During their constant visits to the archaeological site, the duo conceived and now exhibits the pieces Vale, Côa, Animalistas and Cavalo, all from 2022. Upon entering the exhibition, the lights are low and focused. The visitor senses the enormity of the Vale installation in the centre of the room. After the first impact, the route takes us through twelve drawings of the Côa work with the meaning of the ancestral figures, between figuration and abstraction. The drawing of the deer (on the front wall on the left) is perhaps one of the most important pieces in the series for me. I see in it the simplicity of the strokes, the ancestral gracefulness of perception, the ability to see everything in the world with innocent eyes.
I confess that the magnificent detail of the little eyes in front of Vale, diagonally across the room, escaped me at first. But this detail made me explore the central installation again. I managed to appreciate the slender lines of the trunks suspended in the centre of Vale, in a mention of mobile cave art, in contrast to the intensity of the small, frontal bestial eyes that made me go back to the beginning.
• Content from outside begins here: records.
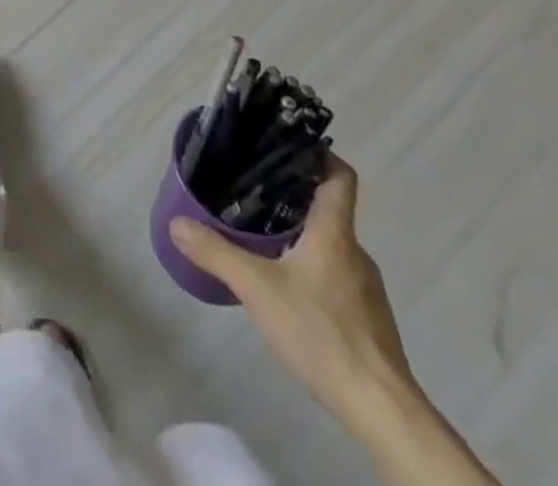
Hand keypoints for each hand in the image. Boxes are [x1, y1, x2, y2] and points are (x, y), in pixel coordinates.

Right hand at [169, 158, 414, 430]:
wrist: (381, 409)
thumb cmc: (321, 332)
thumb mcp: (257, 288)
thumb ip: (216, 252)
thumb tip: (176, 223)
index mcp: (335, 233)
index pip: (340, 177)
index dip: (320, 155)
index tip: (291, 147)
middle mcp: (356, 253)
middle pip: (330, 210)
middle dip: (295, 199)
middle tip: (254, 193)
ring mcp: (367, 290)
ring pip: (332, 246)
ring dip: (302, 237)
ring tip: (263, 240)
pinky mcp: (369, 322)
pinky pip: (338, 278)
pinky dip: (313, 272)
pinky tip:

I was led into a new path again, drawn at length by the technical accuracy and high quality of the animalistic photographs. Next thing I knew, I realised there was a work missing from the room. The fourth and last one: Cavalo.
The best surprises are left for the end. The appearance of Cavalo was breath-taking. Although I have already described the route in detail up to this point, I shall keep this a secret for the visitor, because the mystery fuelled the brilliance of the work.
Perhaps if I hadn’t been so immersed in the photographs, or if I hadn’t gone back to the beginning, I wouldn’t have had time to be surprised by the work of Daniel Moreira and Rita de Castro Neves. If Nelson Rebanda hadn’t looked over and recognised a rock painting, the Côa Valley would have had its fate sealed by water, like an Atlantis punished by man and not by the gods.
If our ancestors had not used the eyes of magic to try to see beyond, we might never have had the opportunity to experience today’s art.
Admittedly, I confess that I am biased on the subject. Cave paintings fascinate me in an inexplicable way.
In them I see the beginning of everything that is Art. Not because they are the ancestral points of formal engravings, but because they represent the human capacity to look into mystery and think about what lies beyond.
We must take it easy and appreciate every moment of Faca na Pedra, accepting its temporal chasm. An exhibition like this requires time and attention. You must leave at Appleton’s door the fifteen seconds of Instagram stories and internalise nature’s time, as well as all the time the rocks of the Côa Valley have taken to reveal their magic to us.
 Lewis-Williams, D. (2016). The Mind in the Cave. Thames and Hudson.